Когда-то белёные стены деревенских хат увешивали плакатами с корявыми буквами-пауками и приветливыми узкоглазыми девушками. Теперь, поди, не сыскать таких картинок! Только Анисья не смогла расстаться с той красотой. Так и прижилась в её горенке красавица-чужеземка, напоминая бабке о бесследно канувших годах её молодости.
…Аниска, как больной младенец, путала день с ночью. Неразговорчивая всю жизнь старушка, не умолкая, часами, рассказывала деду посередь глухой ночи о годах работы на Донбасских шахтах, о том, как в сорок втором фашисты под дулами автоматов затолкали её с подругой в товарняк и угнали в Неметчину.
Деду Грихе казалось, что старуха его вообще перестала спать. Всё говорила и говорила. Вспоминала, как увидала его, сержанта Григория Трифонова, в августе сорок пятого. Как спустя год, подгуляв на радостях, плясал он «Барыню» под окнами роддома. Как ведро молока парного принёс, велел акушеркам новорожденную поить, не жалеть.
- А помнишь, Гриша, какого ты петушка вырезал на новое крылечко? – умилялась бабка, впадая в детство. – Наш-то горлопан обознался, крыльями захлопал, на крышу вскочил, давай на него налетать, думал, всамделишный.
Иногда захаживал одинокий Филя. Садился на табуретку у двери, чтобы «не загварыздать половики», скручивал цыгарку, угощаясь хозяйским табачком.

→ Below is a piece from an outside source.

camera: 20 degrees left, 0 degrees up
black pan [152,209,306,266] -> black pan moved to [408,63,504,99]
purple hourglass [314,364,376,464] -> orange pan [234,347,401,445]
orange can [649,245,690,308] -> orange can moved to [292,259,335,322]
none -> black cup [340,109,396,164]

Затянувшись, дед Филя откашливался и, подступаясь к больному вопросу, начинал издалека.
- А что же Зинаида не появлялась? – пытал он о почтальонке. – Пенсию добавили, нет?

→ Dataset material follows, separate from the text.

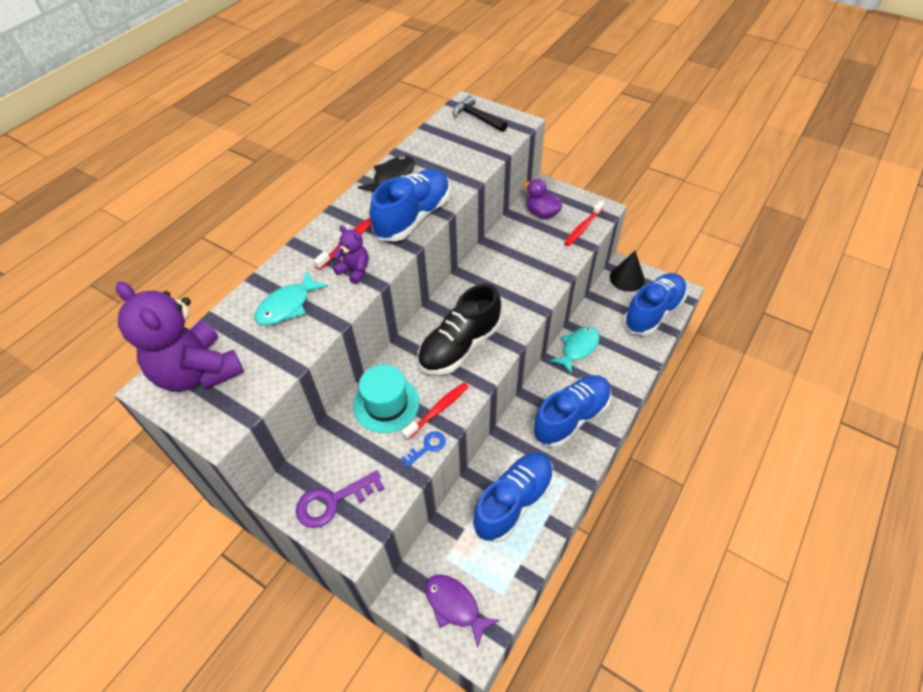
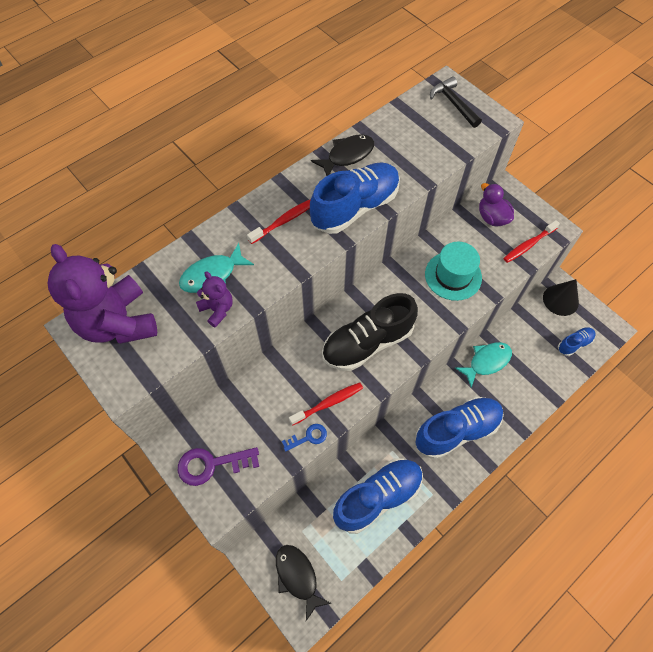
camera: 15 degrees right, 10 degrees up
purple teddy bear [333,225,369,284] -> purple teddy bear moved to [196,272,233,327]
turquoise hat [353,364,419,433] -> turquoise hat moved to [425,242,482,301]
purple fish [425,574,499,648] -> black fish [276,545,331,621]
blue shoe [623,273,687,336] -> blue shoe [558,327,596,356], size x0.49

Аниска наперёд знала все его ухищрения. От скуки дед днями слушал радио, был в курсе всех надбавок и добавок, просвещал и соседей. Но как же он мог напрямки спросить о соседском горе? Жалостливый Филя притворялся, что не знает о муках стариков - об исчезновении их беспутной дочери. Этот невынутый крыжовниковый шип, рвёт дни и ночи души стариков. Ни запить, ни заесть.
Зинаиду в забытой Богом деревеньке ожидали, словно во время войны Нюру-почтальонку. Ну, могла же она, наконец, порадовать угасающую Аниску весточкой, сыскать её никудышнюю Нинку! Мало ли – ссора вышла! «Свое ведь. Как бывает… Отойдут, опять ладят. А тут – смертная обида. Да на кого? На мать родную!» - возмущался про себя Филя.

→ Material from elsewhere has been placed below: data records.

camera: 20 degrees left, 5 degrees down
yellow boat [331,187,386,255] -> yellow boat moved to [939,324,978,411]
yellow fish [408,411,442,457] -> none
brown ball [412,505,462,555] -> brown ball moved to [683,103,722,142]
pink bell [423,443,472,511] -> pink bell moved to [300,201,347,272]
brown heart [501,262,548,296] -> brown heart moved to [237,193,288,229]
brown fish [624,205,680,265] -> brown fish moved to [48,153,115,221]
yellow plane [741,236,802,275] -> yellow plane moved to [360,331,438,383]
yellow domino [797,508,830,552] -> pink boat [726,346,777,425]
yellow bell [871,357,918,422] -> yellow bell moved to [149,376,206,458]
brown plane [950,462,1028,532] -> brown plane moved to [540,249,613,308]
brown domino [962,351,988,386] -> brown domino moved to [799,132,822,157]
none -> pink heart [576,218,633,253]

- Нет ли чего от дочери? - виновато поглядывая на Аниску, наконец-то, насмеливался дед.
Бабка затихала, казалось, даже переставала дышать. Выручал Гриха.
- Вот диву даюсь, Хвилипп Николаич, скольки годков бок о бок земельку топчем, а на огороде твоём век табаку не видывал.
- Так я его за бакшой, подале от бабки сеял, дужа ворчала… Теперь вот и поворчать некому…
-А скажи, мил человек, почему жа ты мой изводишь?
- Чужой завсегда скуснея! И подмешиваешь ты, Гриша, чегой-то, - ох, и духмяный! У меня посля твоего табачку усы неделю пахнуть.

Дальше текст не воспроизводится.